* _EXERCISE DIRECTIONS_
Write out, word for word, the part of the fuel cell stack passage below from "The fuel cell stack may, but" up to and including "other oxidant stream.".

SUPPLIED PASSAGE: Begin

The fuel cell stack may, but is not required to, also include a humidification region in which the air or other oxidant stream for the cathode regions is humidified, such as through exposure to a water-containing stream. An illustrative example of such a stream is cathode exhaust stream 55. This exchange may be accomplished by passing the. streams, within or exterior of the fuel cell stack, through a humidification assembly that includes a humidification membrane through which water may pass from the cathode exhaust (or other water-containing) stream to the air or other oxidant stream.

At least one energy-consuming device 51 may be electrically coupled to the fuel cell stack. Device 51 applies a load 22 to the stack and draws an electric current therefrom to satisfy the load. Illustrative examples of devices 51 include motor vehicles, recreational vehicles, boats and other seacraft, households, residences, offices, tools, lights and lighting assemblies, signaling and communications equipment, computers, batteries in need of recharging, and even the balance-of-plant electrical requirements for the fuel cell system of which stack 10 forms a part. The rated power output of the fuel cell stack will affect the applied load which the stack may be designed to satisfy. For example, stacks 10 according to the present disclosure may be designed to have a rated power output in the range of 100-1000 watts, such as for use as battery chargers, generators for backup power, wheel chairs, scooters, portable power systems, power systems for electrically powered components of recreational vehicles and seacraft, power sources for tools, appliances, and some computers and communication equipment. Illustrative, non-exclusive subsets of this range include rated power outputs of 100-400 watts, 100-300 watts, 200-500 watts, 300-600 watts, 200-750 watts, and 500-800 watts. As another example, stacks 10 may have a rated power output that is greater than 1 kW, such as a rated power output of approximately 1-1.5 kW for use supplying power to larger appliances, series of electronic devices, etc. As yet another example, a rated power output in the range of 3-6 kW, such as 4-5 kW may be suitable for supplying power to a household, apartment, office and the like. The fuel cell stack may further include, or be in communication with, a power management assembly 52 that includes any suitable structure to convert the electric current produced by the fuel cell stack to the appropriate power configuration for device 51, such as by adjusting the voltage of the stream (i.e., with a buck or boost converter), the type of current (alternating or direct), etc.

SUPPLIED PASSAGE: End
MATERIAL SHOWN: Begin

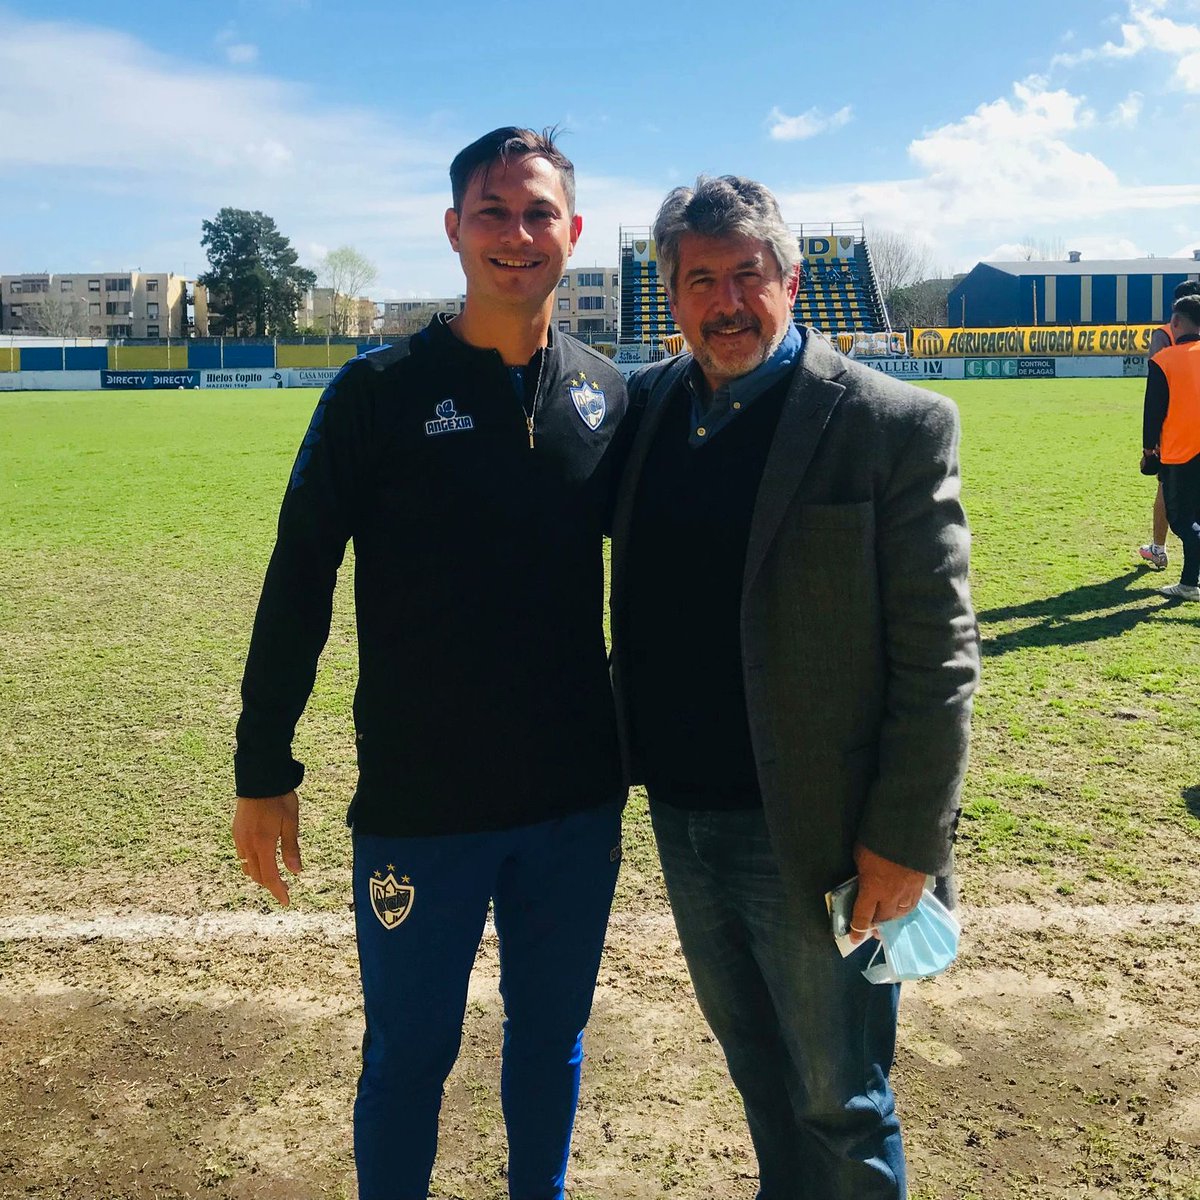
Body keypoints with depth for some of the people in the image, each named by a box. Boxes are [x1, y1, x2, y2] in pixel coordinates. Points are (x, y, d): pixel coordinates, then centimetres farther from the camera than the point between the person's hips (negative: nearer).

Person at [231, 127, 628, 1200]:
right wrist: (264, 769, -5)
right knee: (411, 1052, 10)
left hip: (577, 799, 3)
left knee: (552, 1037, 18)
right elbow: (298, 585, -5)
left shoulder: (607, 395, 3)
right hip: (420, 806, -3)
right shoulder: (382, 391, -7)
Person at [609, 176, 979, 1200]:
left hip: (814, 836, -5)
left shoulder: (895, 426, -13)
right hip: (679, 815, 6)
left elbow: (940, 655, -13)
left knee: (839, 1108, 12)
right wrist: (634, 758, 6)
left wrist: (906, 841, -14)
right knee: (756, 1067, 25)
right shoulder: (647, 406, 4)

MATERIAL SHOWN: End

* _RESPONSE AREA_
The fuel cell stack may, but is not required to, also include a humidification region in which the air or other oxidant stream for the cathode regions is humidified, such as through exposure to a water-containing stream. An illustrative example of such a stream is cathode exhaust stream 55. This exchange may be accomplished by passing the. streams, within or exterior of the fuel cell stack, through a humidification assembly that includes a humidification membrane through which water may pass from the cathode exhaust (or other water-containing) stream to the air or other oxidant stream.